International Award Statements
Joseph M. Rey, MD, PhD
Dr. Joseph M. Rey has had a distinguished academic record as a child and adolescent psychiatrist over the past 30 years. He is a former director of the Rivendell Unit and Professor of Child and Adolescent Psychiatry at the University of Sydney and Professor of Psychiatry at Notre Dame University Medical School in Sydney. Dr. Rey is an international citizen having lectured worldwide and having published more than 190 research and educational papers and several books.
Dr. Rey brought new life to the IACAPAP Bulletin, which he has edited since 2008. The Bulletin has become a premier international child mental health publication easily accessed on the web. He conceived and edited the IACAPAP E-Textbook of Child and Adolescent Psychiatry. This was the first global textbook of child psychiatry accessible electronically on the web. It contains more than 40 chapters written by global leaders in child psychiatry and child mental health. It has innovative media content. It is written to be useful for practitioners and others in low resource settings but at the same time maintains the highest academic standards. The textbook has been accessed by more than 48,000 individuals from practically every country in the world.
Dr. Wei-Tseun Soong
Dr. Wei-Tseun Soong is a senior consultant of the St. Joseph Hospital in Yunlin, Taiwan and on the faculty of the Department of Psychiatry, Department of Psychology, and Institute of Epidemiology of National Taiwan University. He received his child psychiatry at the University of British Columbia (UBC), Canada (1978-1980) and returned to Taiwan in 1981 to teach at the National Taiwan University and practice child psychiatry in the National Taiwan University Hospital. His major research areas are autistic disorder, depression, environmental toxins, PTSD and elective mutism in children and adolescents. He has published 115 peer-reviewed journal articles and more than 96 book chapters and books.

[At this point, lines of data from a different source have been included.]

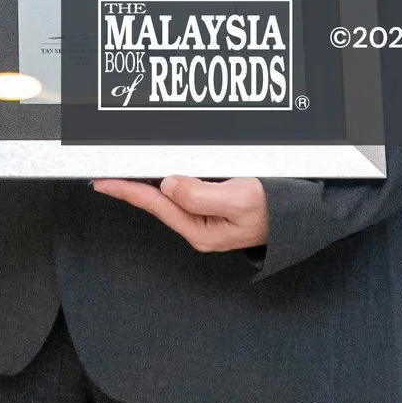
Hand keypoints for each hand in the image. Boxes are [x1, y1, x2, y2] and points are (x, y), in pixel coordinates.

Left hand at [92, 176, 270, 252]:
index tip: (103, 181)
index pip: (155, 205)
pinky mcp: (211, 207)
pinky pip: (180, 191)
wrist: (298, 216)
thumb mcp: (238, 200)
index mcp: (201, 231)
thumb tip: (168, 185)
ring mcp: (204, 219)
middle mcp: (198, 228)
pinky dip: (163, 180)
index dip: (127, 191)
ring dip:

He played an important role in the drafting, promulgation and revision of Taiwan Mental Health Law, the planning and implementation of psychiatric hospital accreditation, and the establishment of psychiatry specialty training and certification system in Taiwan. He has been on many national committees, especially in child mental health and child protection, in Ministry of Education, Ministry of Interior, and Ministry of Health and Welfare.
He was the founding president of Foundation for Autistic Children and Adults in Taiwan, and the founding president of Taiwan Society of Child and Adolescent Psychiatry. He was the founding treasurer and the 3rd President of Asian Society for Child and Adolescent Psychiatry and Allied Professions (ASCAPAP, 2006-2008), and a board member of World Federation for Mental Health (WFMH, 2005-2008). He has attended IACAPAP Congresses since the 1989 Kyoto Congress.
As a leader in child psychiatry in the Pacific Rim he has fostered understanding and collaboration.